- Exercise goal
Extend the article on the Green Party's showing in British Columbia provincial elections, picking up after its final sentence.

The Green Party in BC: Provincial Elections

Carr is making a spirited but likely doomed run for a first Green seat.

By Will McMartin, 6 May 2005,

Green candidates have contested last five provincial general elections in British Columbia. The party’s share of the popular vote in the first four contests was in the low single-digits, and in the fifth rose to the low ‘teens. The latter improvement was concomitant with a dramatic fall in voter support for the New Democratic Party.

The Greens first appeared in a B.C. general election in 1983, when four candidates garnered a total of 3,078 votes. By comparison, Social Credit had nearly 821,000 ballots, the New Democratic Party, 741,000, and even the moribund Liberals tallied more than 44,000.

One of the Green hopefuls, 30-year-old Adriane Carr, ran in Vancouver-Point Grey and snared 1,549 votes.

Nine Greens contested the 1986 general election, and then 42 offered themselves in 1991. The results were similar as the fledgling party on both occasions captured less than one percent of the province-wide vote.

- Provided material
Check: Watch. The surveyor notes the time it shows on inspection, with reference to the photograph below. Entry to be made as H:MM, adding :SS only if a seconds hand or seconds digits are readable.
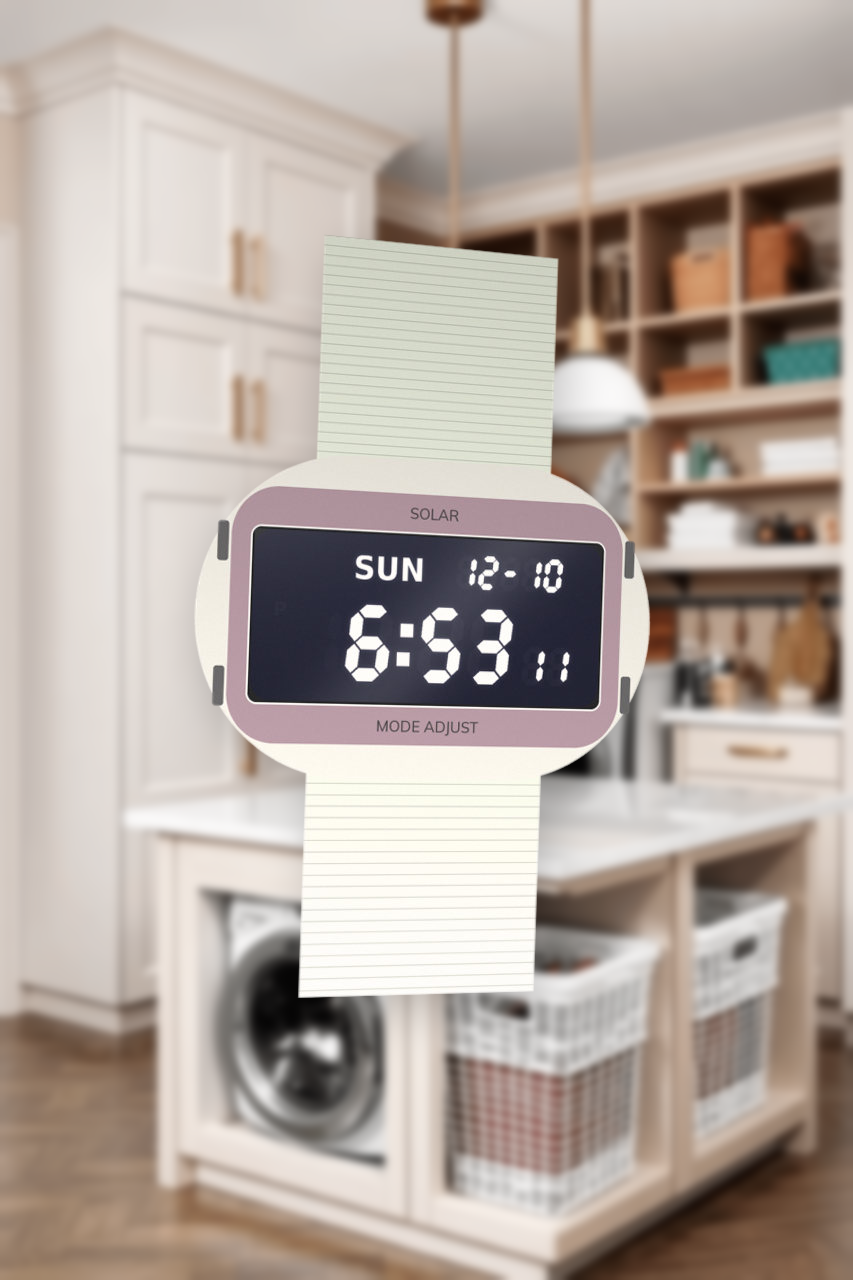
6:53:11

* * *

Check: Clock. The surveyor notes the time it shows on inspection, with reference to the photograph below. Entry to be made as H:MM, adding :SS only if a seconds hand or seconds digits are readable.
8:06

- Exercise result
The 1996 general election saw a small breakthrough of sorts, as 71 Green candidates obtained 2.0% of the popular vote. As in the previous contests, however, no Green representative came close to winning election. As for total votes, the Liberals had nearly 662,000; the New Democrats, 624,500; Reform BC, 147,000; and the Progressive Democratic Alliance, 91,000. The Greens were a well-beaten fifth at 31,500.

But fortune soon smiled on the Greens; and, specifically, Carr. The Liberal party swallowed Reform BC, enticing MLA Richard Neufeld and others into the fold, while the New Democratic Party absorbed the PDA by awarding leader Gordon Wilson with a cabinet post. A once-crowded field of five competitive parties began to shrink to three, although minor entities such as the Marijuana Party and Unity BC made ultimately unsuccessful bids for voter attention.

Meanwhile, the governing New Democratic Party was plummeting to new depths of unpopularity. Premier Glen Clark, who took office in 1996 after Mike Harcourt quit in the midst of a party scandal, himself was forced to step aside when it was learned that the RCMP had opened a criminal investigation into his personal activities. Interim premier Dan Miller oversaw operations in the west annex until Ujjal Dosanjh was elected NDP leader in February 2000, and the latter’s performance as premier may best be described as pitiable.

With the New Democrats headed for electoral disaster, Carr enlisted Green supporters to launch a coup against the leadership of the peripatetic and ineffectual Stuart Parker. They succeeded, and in 2000 Carr was elected leader of the provincial Green party.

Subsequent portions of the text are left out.